Il leur parla de la solitude des étoiles que les hommes ne pouvaient comprendre ni concevoir, mais seulement essayer d’imaginer, et de leur immense volonté d’établir entre elles d’autres liens que ceux de la lumière. Il leur dit que le grand plan élaboré des millions d’années plus tôt ne faisait que commencer, et que par-delà les étoiles visibles il en existait d’autres, et qu’eux, les hommes, seraient comme l’intelligence, la conscience, le sang des étoiles se déplaçant dans les veines de l’espace, faisant reculer sans cesse le froid des ténèbres et le désordre de l’inorganisé. Il leur dit qu’il existait d’autres Galaxies, et d’autres univers et que les hommes étaient destinés à les explorer jusqu’à ce que les étoiles s’éteignent, et qu’au-delà de cette mort gelée de l’univers ils continueraient peut-être à porter le flambeau d’une existence glorieuse et stellaire.

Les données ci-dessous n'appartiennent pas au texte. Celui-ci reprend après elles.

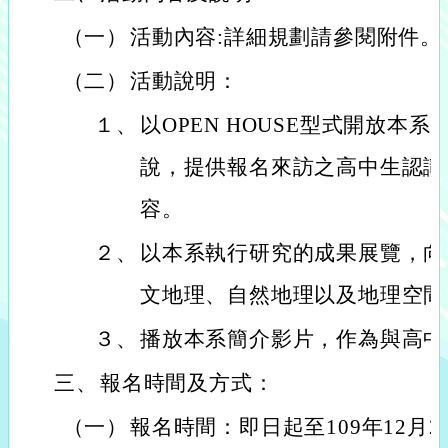
（一）
活動內容:詳細規劃請參閱附件。
（二）
活動說明：
１、
以OPEN HOUSE型式開放本
說，提供報名來訪之高中生認識
容。
２、
以本系執行研究的成果展覽，向
文地理、自然地理以及地理空間
３、
播放本系簡介影片，作為與高中
三、
報名時間及方式：
（一）
報名時間：即日起至109年12月2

Il leur décrivit la beauté des mondes tournoyant dans le vide, qu’aucun d’eux n’avait jamais réellement vus, la splendeur des étoiles doubles ou triples, la magnificence des ciels du centre de la Galaxie, où les étoiles se touchaient, coopéraient à leur grande œuvre sans commencement et sans fin.

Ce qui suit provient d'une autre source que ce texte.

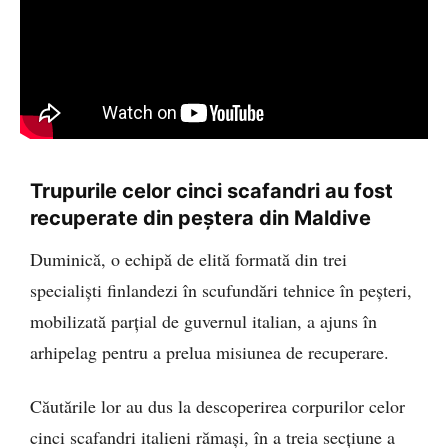
Trupurile celor cinci scafandri au fost
recuperate din peștera din Maldive
Duminică, o echipă de elită formată din trei
specialiști finlandezi în scufundări tehnice în peșteri,
mobilizată parțial de guvernul italian, a ajuns în
arhipelag pentru a prelua misiunea de recuperare.
Căutările lor au dus la descoperirea corpurilor celor
cinci scafandri italieni rămași, în a treia secțiune a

Il leur expliqua que pour la première fois l’univers était à la taille de l’homme. Qu’il pourrait se jeter à corps perdu dans la mêlée contre la nuit et savoir, tant qu’il verrait luire la lumière d’un soleil, que rien n’était perdu.

Il leur dit que les étoiles elles-mêmes ne savaient pas d’où elles venaient, mais qu’elles se contentaient d’être ce qu’elles étaient et d’accomplir la tâche qui était la leur, et qu’elles pensaient parfois qu’elles étaient pour d’autres êtres plus grands ce que les hommes étaient pour elles, qu’elles représentaient peut-être des points privilégiés de l’univers, et qu’elles tenaient peut-être une place glorieuse ou muette dans une lutte plus vaste qu’elles ne pouvaient comprendre.

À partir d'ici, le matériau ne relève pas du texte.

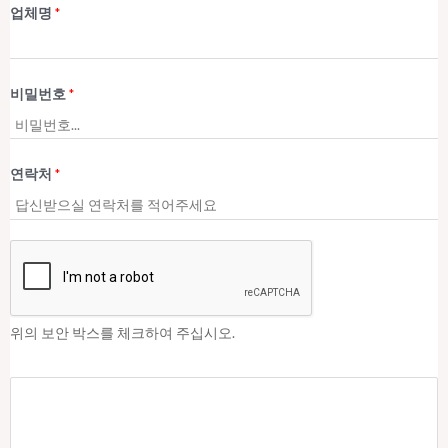
업체명
*
비밀번호
*
연락처
*
위의 보안 박스를 체크하여 주십시오.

Il leur parla des autres hommes qu’ils rencontreraient, des mondes étranges et merveilleux qu’ils relieraient, portant ici et là la flamme de la vie, de la connaissance, et le message des étoiles, étant les yeux et les oreilles, la voix et les mains des soleils. Il n’y avait pas de honte à servir les étoiles, dit-il enfin.

Il attendit et il lut finalement sur leurs visages quelque chose qui ressemblait à de la compréhension.

Il leur parla du monde étonnant des cristaux, des gaz et des vapeurs répandus dans l’espace, des mouvements incessants des atomes se déroulant dans le temps et des infatigables combinaisons de la matière.

Ils n’étaient, dit-il, que des enfants. Il leur fallait réapprendre à regarder le ciel avec des yeux d’enfant. Un ciel dans lequel brillerait une multitude de sphères embrasées et palpitantes. Et, brusquement, ils franchirent les grandes portes, largement ouvertes, de l’espace, et ils pénétrèrent, les yeux encore clos, dans le domaine infini qui s’étend au-delà.